Not sure the point of having an army and cops if… oh wait, of course: the authorities are too busy organizing “Islamist Heritage Month”!
I’ll be there tonight. Expect to be searched at the door.
Here’s an important message from Craig Snider, Director of the David Horowitz Freedom Center, Philadelphia:
Here I sit in the comfort of my living room this morning, surrounded by picture windows, taking time to write my thoughts about the last few days with Lars Vilks, Swedish artist who has no such luxury.
Vilks has been condemned for a pencil drawing he drew of Mohammed depicted as a dog in traffic. An enterprising Jihadi can earn $100,000 for executing Vilks, and get $50,000 extra if a knife is used to do the job.
This week, federal agencies and local law enforcement assigned a small army to protect Vilks so it wouldn’t happen here. As Director of the Philadelphia offices of the David Horowitz Freedom Center, I invited Vilks to Philadelphia as part of a North American Tour to commemorate the fifth anniversary of the Danish Cartoon controversy, sparked by political cartoon depiction of Mohammed with a ticking time bomb in his Turban.
The FBI and Homeland Security deemed the risk so high, that I had no choice to pull the plug on the public event. Instead I arranged a series of press interviews at an undisclosed location. Were it not for the interest of the press and their wide coverage, silencing Vilks would have marked a win for the Jihad, and another loss for freedom of speech and artistic expression.
Lars Vilks is among a small cadre of everyday people around the world living in unusual times and drawn to acts of social disobedience. Men like Bjorn Larsen in Canada, Lars Hedegaard in Denmark, co-founders of the International Free Press Society defend Vilks and his Danish compatriot, Kurt Westegaard and their right to freedom of expression in a free society.
During my two days with Vilks, and Hedegaard who made the trip as well, I learned a great deal about the meaning of courage and overcame any doubts I had about becoming publicly identified with their cause.
The question many had was, if Vilks knew that such an illustration would spark Islamic rage, why do it? In his soft-spoken manner, Vilks explained he was an equal opportunity iconoclast; why should Islam be spared from his artistic criticisms of religion any more than Christians, Jews or Hindus? He has insulted them all.
And the irony is this: Most of us understand the risks of insulting Islam today, and ask, why do it? Lars Vilks asks, how can we permit violent Muslims, in a tolerant multicultural society, threaten critics with death and dismemberment? It’s a good question. The better question.
Vilks’ drawing was a deliberate protest against artistic self-censorship and a notice to the bad guys that its threats are not okay, will not work and will not stand in our culture.
We all owe him a debt of gratitude and can thank him by publishing our work and standing up to would-be murderers seeking to intimidate the rest of us into submission.
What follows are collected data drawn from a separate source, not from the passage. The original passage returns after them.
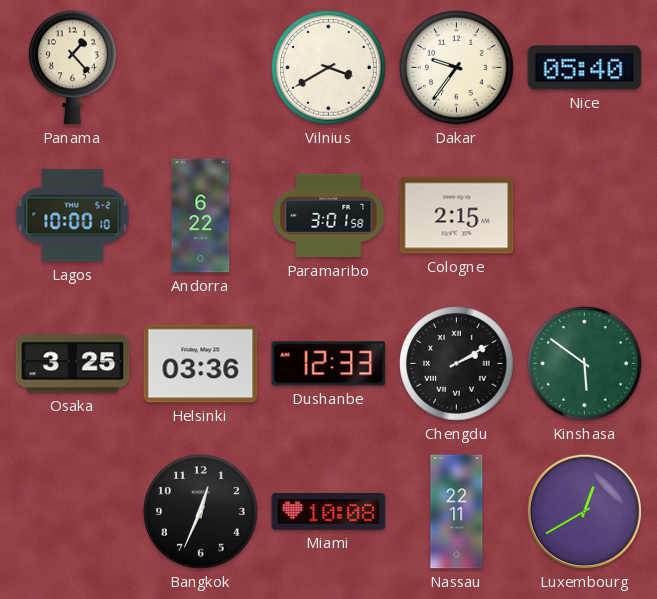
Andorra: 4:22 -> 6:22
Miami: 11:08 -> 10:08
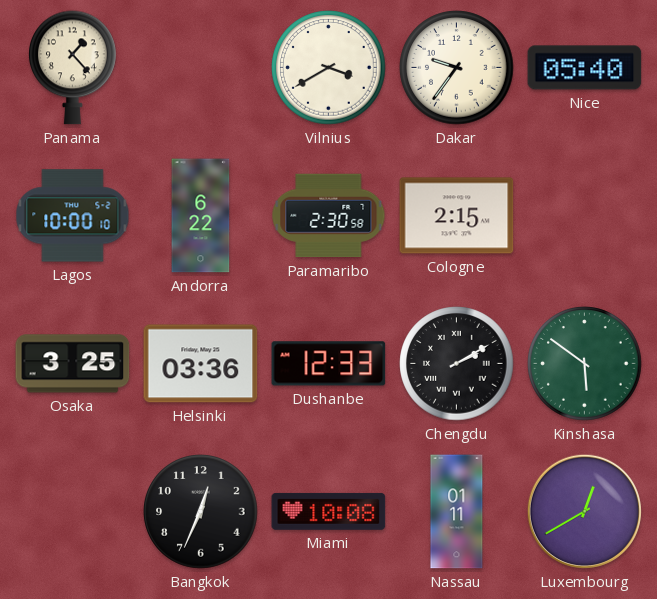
Paramaribo: 3:01 -> 2:30
Nassau: 22:11 -> 01:11
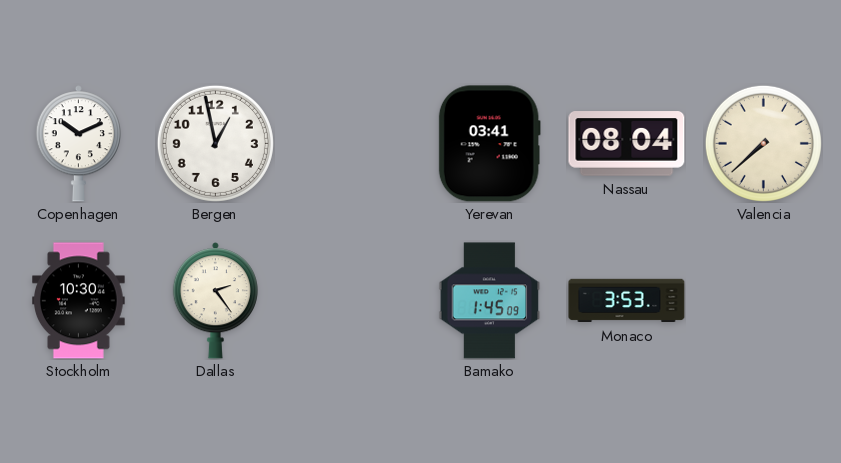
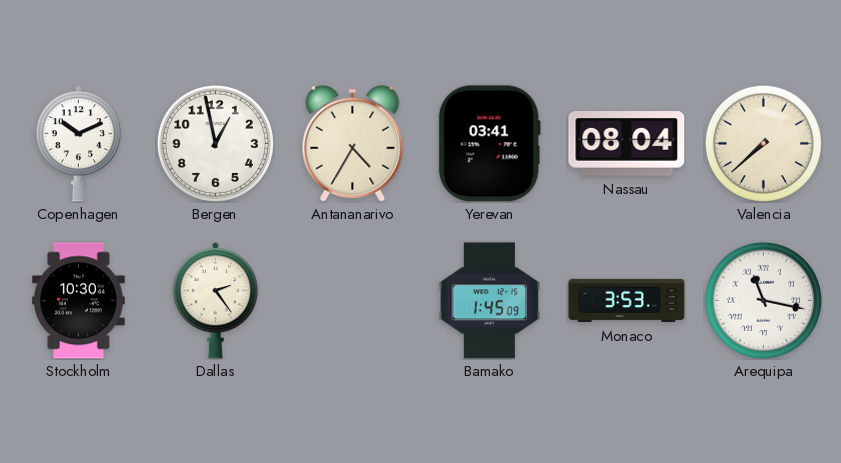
Antananarivo: none -> 4:35
Arequipa: none -> 11:17
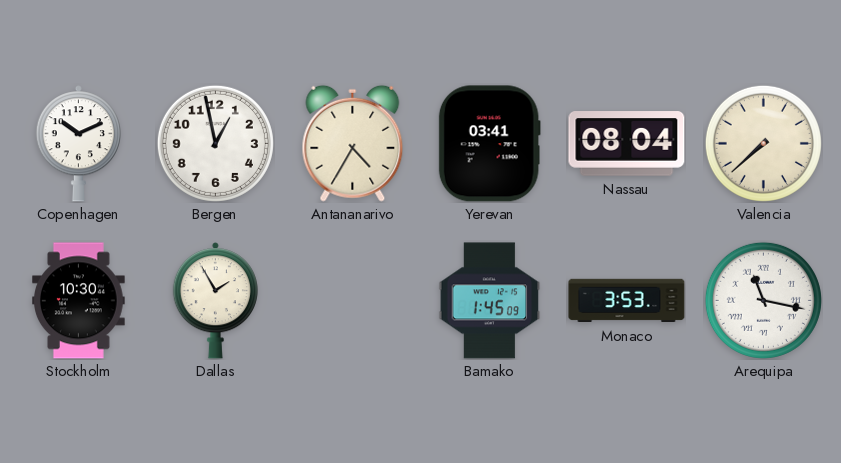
Dallas: 2:24 -> 1:55
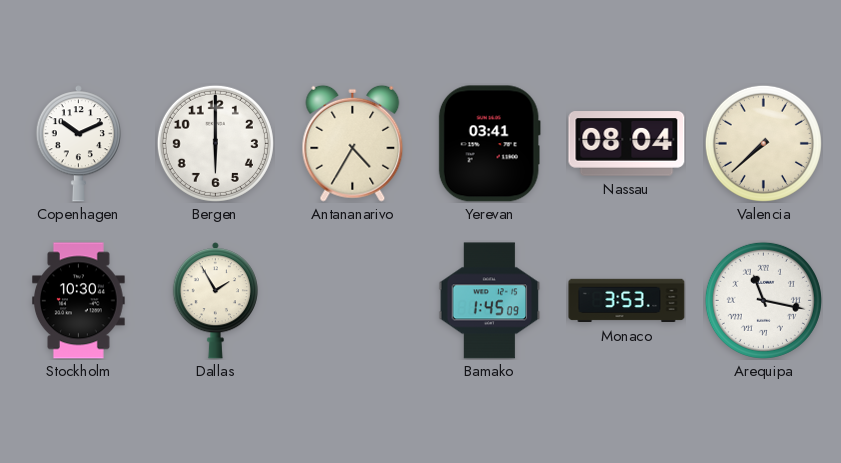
Bergen: 12:58 -> 6:00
Create, write, publish, televise, broadcast—whatever—as an expression of your freedom of conscience.
Lars Vilks experiences the entire episode of this controversy as “process art”. To understand this vision, imagine a pebble being dropped into a still pool of water. The pebble drop is the instigating event, in this case, Vilk’s offending illustration; the concentric circles radiate outward in a ripple effect, representing all that we are experiencing throughout the world as a result. Vilks takes it all in, an actor in a morality play of his own design.
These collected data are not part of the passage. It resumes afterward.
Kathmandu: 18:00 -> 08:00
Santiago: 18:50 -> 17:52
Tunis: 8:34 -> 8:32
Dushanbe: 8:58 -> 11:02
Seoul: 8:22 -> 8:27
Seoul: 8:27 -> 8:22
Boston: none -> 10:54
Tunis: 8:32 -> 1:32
His next project, he claims, is to make a Fred Astaire-style musical out of it all.
Art is a subversive endeavor, he says, meant to push the boundaries, make us think. Maybe one day we can all sing and laugh about it all. Until then, I will be shaking the trees and rattling the cages of all those around me who take for granted the relative tranquility of our quiet neighborhoods and insulated lives.